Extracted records
━━━━
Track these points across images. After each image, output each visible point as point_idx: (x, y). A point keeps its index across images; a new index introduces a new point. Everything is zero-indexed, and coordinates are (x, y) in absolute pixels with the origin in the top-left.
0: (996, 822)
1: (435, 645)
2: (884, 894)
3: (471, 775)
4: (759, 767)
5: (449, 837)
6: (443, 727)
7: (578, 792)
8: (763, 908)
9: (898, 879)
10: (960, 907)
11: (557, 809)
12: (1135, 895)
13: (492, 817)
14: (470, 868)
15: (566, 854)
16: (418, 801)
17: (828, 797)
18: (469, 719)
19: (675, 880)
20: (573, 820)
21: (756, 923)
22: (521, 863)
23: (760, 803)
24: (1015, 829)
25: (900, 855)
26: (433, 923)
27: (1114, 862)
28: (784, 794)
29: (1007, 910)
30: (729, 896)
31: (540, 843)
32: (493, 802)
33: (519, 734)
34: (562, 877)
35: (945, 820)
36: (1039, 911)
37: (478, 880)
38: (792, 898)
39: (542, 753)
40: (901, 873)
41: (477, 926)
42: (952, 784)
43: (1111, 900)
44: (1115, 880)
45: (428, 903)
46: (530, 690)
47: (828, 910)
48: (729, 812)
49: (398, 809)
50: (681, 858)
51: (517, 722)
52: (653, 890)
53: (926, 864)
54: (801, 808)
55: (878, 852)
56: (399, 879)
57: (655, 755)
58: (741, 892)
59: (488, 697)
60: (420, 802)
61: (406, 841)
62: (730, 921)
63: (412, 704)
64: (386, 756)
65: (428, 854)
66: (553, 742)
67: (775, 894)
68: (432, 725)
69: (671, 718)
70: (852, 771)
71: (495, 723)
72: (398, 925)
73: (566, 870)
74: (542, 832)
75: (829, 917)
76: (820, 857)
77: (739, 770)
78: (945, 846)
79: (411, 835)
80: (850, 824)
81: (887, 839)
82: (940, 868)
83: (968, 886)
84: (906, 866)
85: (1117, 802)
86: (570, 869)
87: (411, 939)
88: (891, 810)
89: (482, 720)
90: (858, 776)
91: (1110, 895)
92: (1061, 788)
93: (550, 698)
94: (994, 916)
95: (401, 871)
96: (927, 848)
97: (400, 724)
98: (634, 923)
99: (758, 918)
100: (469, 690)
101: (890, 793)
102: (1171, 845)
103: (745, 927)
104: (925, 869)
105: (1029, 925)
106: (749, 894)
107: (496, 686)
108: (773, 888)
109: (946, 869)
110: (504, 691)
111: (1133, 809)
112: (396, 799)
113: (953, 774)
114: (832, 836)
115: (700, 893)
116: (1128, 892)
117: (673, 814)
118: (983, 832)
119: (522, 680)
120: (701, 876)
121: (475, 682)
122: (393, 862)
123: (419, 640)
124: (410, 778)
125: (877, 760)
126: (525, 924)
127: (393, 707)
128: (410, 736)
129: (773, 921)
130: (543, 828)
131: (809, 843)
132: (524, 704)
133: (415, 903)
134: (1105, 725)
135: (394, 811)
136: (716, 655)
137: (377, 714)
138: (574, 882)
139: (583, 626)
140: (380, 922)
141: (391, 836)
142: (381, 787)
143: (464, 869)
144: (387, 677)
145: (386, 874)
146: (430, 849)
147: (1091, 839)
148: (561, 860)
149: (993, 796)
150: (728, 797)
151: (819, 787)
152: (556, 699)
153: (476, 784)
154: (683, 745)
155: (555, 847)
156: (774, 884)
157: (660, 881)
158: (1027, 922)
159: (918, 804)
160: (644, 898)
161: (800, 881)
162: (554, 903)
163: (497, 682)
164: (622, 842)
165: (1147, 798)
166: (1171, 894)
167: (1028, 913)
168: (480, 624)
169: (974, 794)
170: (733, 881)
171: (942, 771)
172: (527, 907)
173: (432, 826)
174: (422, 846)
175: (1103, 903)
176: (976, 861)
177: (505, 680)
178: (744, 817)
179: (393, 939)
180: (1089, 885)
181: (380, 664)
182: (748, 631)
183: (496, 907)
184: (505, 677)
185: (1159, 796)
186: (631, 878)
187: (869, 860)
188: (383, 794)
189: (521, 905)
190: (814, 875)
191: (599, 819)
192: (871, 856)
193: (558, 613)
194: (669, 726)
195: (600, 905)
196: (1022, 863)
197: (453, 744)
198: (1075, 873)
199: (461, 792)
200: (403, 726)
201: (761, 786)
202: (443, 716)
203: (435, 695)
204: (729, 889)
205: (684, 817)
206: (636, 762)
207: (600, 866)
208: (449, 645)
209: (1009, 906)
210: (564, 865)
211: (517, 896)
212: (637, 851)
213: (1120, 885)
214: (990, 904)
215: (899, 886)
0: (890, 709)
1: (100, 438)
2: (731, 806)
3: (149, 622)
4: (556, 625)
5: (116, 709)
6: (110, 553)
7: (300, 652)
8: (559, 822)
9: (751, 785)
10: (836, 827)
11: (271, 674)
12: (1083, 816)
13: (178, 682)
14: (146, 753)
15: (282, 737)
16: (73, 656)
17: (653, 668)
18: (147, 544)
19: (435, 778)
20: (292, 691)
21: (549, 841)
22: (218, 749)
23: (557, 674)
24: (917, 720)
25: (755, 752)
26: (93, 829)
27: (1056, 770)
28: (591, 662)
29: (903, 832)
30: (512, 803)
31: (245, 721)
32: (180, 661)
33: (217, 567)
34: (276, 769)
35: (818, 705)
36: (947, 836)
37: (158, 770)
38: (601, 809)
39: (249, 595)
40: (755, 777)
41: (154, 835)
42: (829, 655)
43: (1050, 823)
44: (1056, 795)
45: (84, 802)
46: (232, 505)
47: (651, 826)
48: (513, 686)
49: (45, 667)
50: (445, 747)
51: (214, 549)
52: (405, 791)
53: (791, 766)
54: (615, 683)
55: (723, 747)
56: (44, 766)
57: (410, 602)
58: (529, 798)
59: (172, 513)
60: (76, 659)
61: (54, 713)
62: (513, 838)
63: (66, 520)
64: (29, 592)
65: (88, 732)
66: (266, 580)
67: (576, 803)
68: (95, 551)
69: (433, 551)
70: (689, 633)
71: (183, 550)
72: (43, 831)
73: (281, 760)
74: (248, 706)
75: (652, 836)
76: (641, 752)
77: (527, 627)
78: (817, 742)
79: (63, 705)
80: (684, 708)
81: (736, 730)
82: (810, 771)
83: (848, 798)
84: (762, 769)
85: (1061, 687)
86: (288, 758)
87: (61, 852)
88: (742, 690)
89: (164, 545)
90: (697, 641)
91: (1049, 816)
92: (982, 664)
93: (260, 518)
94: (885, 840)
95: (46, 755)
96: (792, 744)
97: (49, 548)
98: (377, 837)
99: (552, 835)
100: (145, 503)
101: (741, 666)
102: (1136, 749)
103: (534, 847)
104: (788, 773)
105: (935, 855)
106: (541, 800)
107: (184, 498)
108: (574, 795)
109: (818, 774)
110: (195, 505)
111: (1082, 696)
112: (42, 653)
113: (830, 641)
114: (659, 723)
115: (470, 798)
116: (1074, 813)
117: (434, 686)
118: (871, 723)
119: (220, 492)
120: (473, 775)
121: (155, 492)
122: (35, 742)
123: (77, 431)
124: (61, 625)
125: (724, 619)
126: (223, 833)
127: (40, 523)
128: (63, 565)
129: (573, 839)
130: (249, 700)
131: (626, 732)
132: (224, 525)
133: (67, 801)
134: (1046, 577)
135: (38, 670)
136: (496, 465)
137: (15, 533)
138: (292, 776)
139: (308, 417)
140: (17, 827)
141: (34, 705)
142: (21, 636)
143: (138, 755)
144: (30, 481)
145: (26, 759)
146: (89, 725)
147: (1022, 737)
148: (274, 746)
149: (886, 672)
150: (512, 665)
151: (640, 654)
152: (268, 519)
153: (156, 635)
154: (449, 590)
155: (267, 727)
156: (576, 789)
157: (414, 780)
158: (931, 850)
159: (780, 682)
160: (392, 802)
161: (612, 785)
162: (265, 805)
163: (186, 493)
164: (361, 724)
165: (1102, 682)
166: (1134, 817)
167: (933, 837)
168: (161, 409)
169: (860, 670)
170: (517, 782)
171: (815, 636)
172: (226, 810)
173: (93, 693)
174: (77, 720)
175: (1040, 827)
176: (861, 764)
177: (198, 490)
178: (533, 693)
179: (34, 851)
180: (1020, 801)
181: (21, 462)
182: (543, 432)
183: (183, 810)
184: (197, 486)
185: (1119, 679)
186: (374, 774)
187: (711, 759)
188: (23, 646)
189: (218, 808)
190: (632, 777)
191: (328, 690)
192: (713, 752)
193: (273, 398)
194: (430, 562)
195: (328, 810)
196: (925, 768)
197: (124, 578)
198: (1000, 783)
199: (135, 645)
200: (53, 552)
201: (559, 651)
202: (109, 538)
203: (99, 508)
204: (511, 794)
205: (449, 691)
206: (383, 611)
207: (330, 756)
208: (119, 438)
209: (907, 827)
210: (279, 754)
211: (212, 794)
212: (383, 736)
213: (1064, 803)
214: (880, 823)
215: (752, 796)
━━━━
TRY IT
Only the lines above starting at the line that holds "71: (495, 723)" and ending at the line that holds "174: (422, 846)" are to be repeated, exactly and in full.

EXERCISE RESULT
71: (495, 723)
72: (398, 925)
73: (566, 870)
74: (542, 832)
75: (829, 917)
76: (820, 857)
77: (739, 770)
78: (945, 846)
79: (411, 835)
80: (850, 824)
81: (887, 839)
82: (940, 868)
83: (968, 886)
84: (906, 866)
85: (1117, 802)
86: (570, 869)
87: (411, 939)
88: (891, 810)
89: (482, 720)
90: (858, 776)
91: (1110, 895)
92: (1061, 788)
93: (550, 698)
94: (994, 916)
95: (401, 871)
96: (927, 848)
97: (400, 724)
98: (634, 923)
99: (758, 918)
100: (469, 690)
101: (890, 793)
102: (1171, 845)
103: (745, 927)
104: (925, 869)
105: (1029, 925)
106: (749, 894)
107: (496, 686)
108: (773, 888)
109: (946, 869)
110: (504, 691)
111: (1133, 809)
112: (396, 799)
113: (953, 774)
114: (832, 836)
115: (700, 893)
116: (1128, 892)
117: (673, 814)
118: (983, 832)
119: (522, 680)
120: (701, 876)
121: (475, 682)
122: (393, 862)
123: (419, 640)
124: (410, 778)
125: (877, 760)
126: (525, 924)
127: (393, 707)
128: (410, 736)
129: (773, 921)
130: (543, 828)
131: (809, 843)
132: (524, 704)
133: (415, 903)
134: (1105, 725)
135: (394, 811)
136: (716, 655)
137: (377, 714)
138: (574, 882)
139: (583, 626)
140: (380, 922)
141: (391, 836)
142: (381, 787)
143: (464, 869)
144: (387, 677)
145: (386, 874)
146: (430, 849)
147: (1091, 839)
148: (561, 860)
149: (993, 796)
150: (728, 797)
151: (819, 787)
152: (556, 699)
153: (476, 784)
154: (683, 745)
155: (555, 847)
156: (774, 884)
157: (660, 881)
158: (1027, 922)
159: (918, 804)
160: (644, 898)
161: (800, 881)
162: (554, 903)
163: (497, 682)
164: (622, 842)
165: (1147, 798)
166: (1171, 894)
167: (1028, 913)
168: (480, 624)
169: (974, 794)
170: (733, 881)
171: (942, 771)
172: (527, 907)
173: (432, 826)
174: (422, 846)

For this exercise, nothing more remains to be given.